San Diego Manager Preston Gomez has thrown out any ideas of getting involved in the race for the championship. "We hope to win close to 70 games this year," he says of the Padres, who won 52 last season. "It takes time to build a team." It may take longer than the team can afford, if it hopes to stay in San Diego. The Padres, not the troubled Seawaukee Pilots, were the least successful expansion team. They drew only 512,970 customers, even though their stadium is one of the finest in the country and weather is no problem. On the field, things were not any better. The batters, despite good seasons from First Baseman Nate Colbert, who hit 24 home runs, and Outfielder Ollie Brown, who had 20, had an average 15 points lower than the next lowest National League team. The pitchers allowed more than four runs a game and completed only 16 starts. Of course, the Padres now have Pat Dobson, who may move in as the ace of the staff.
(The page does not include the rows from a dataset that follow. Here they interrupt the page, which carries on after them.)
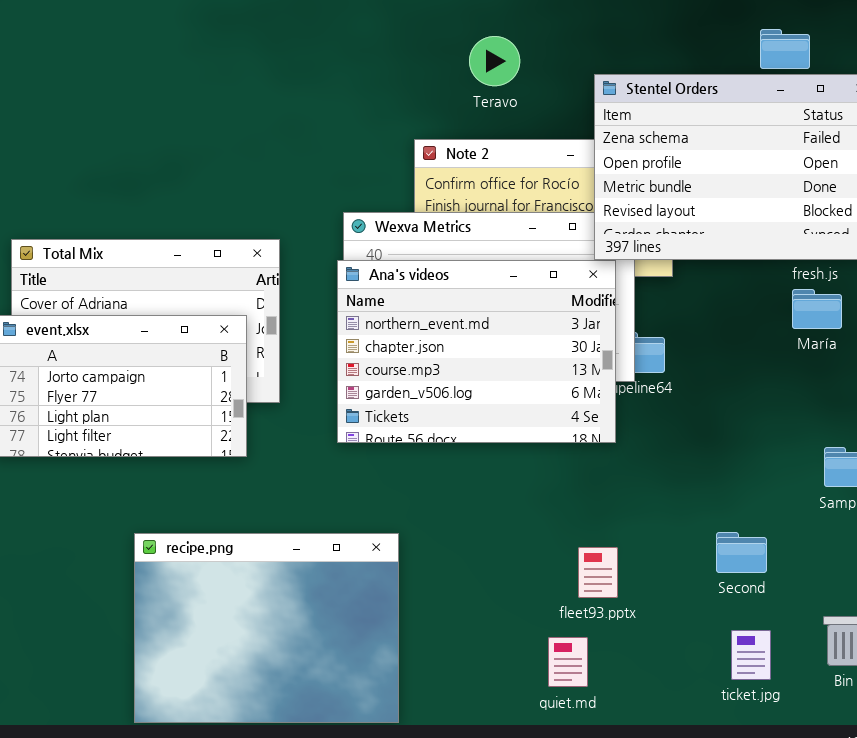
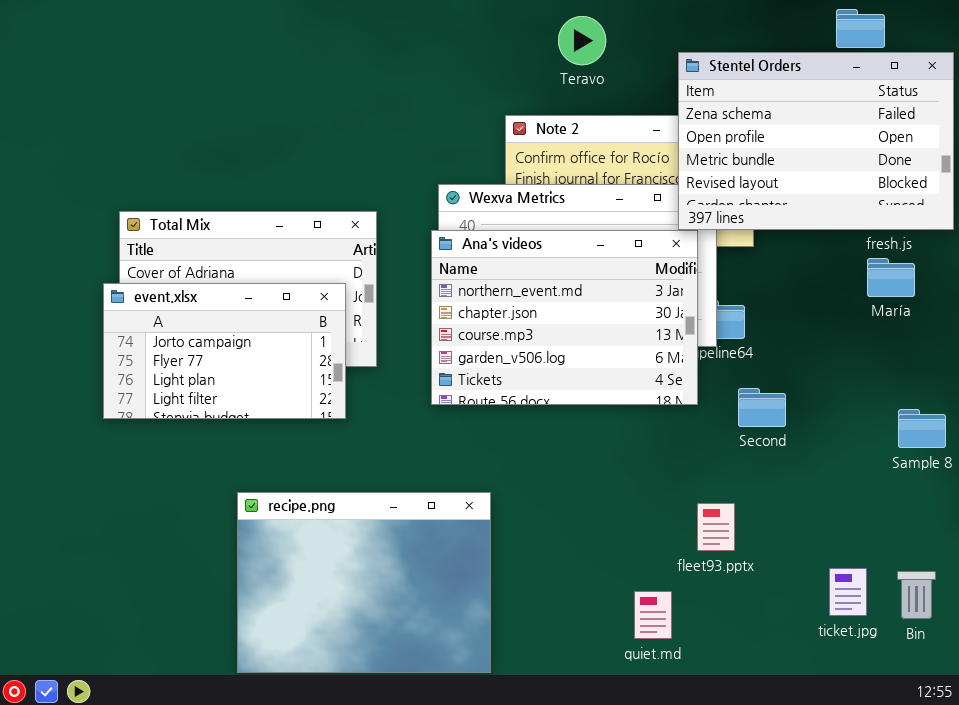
Second: [716,532,767,573] -> [738,388,786,427], moved
fleet93.pptx: [578,547,618,598] -> [697,503,735,551], moved
ticket.jpg: [731,630,771,680] -> [829,568,867,616], moved

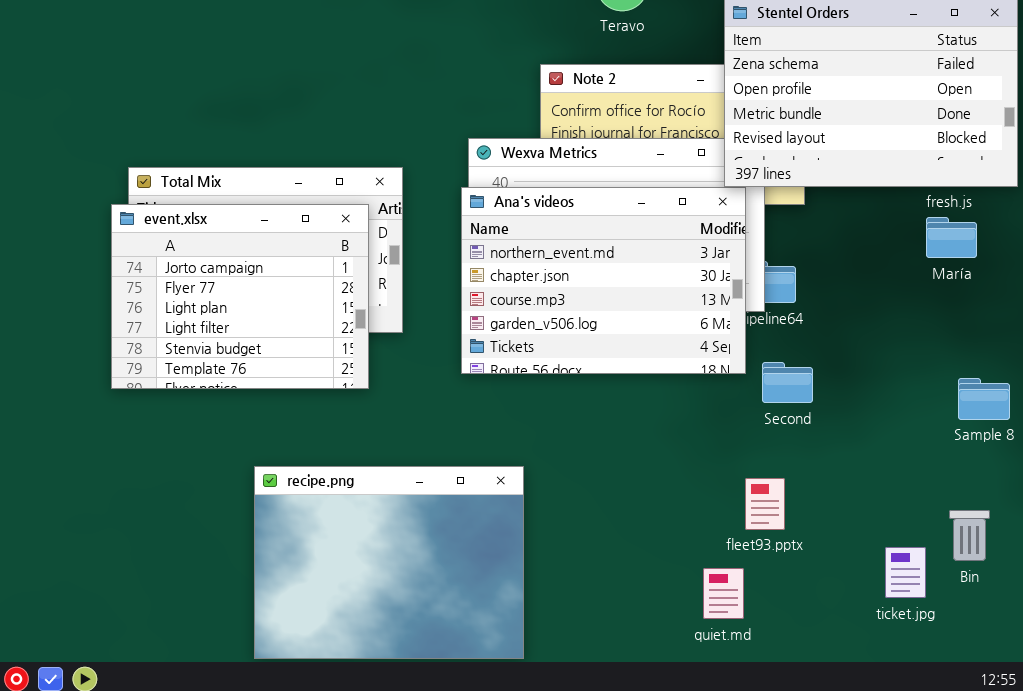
event.xlsx: [103,283,346,419] -> [111,204,369,389], resized
Second: [738,388,786,427] -> [762,362,813,403], moved
Bin: [897,571,936,619] -> [949,510,990,561], moved
quiet.md: [634,591,672,639] -> [703,568,744,619], moved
He was all of 5-10 at Detroit. The standard line from the San Diego front office is that the city is growing and soon will have enough fans to support a big league team in the manner to which it must become accustomed. By that time, there might not be a blade of real grass, left on anyone's infield, and everyone will have learned, as the Astros already have, how to turn a rug into a magic carpet.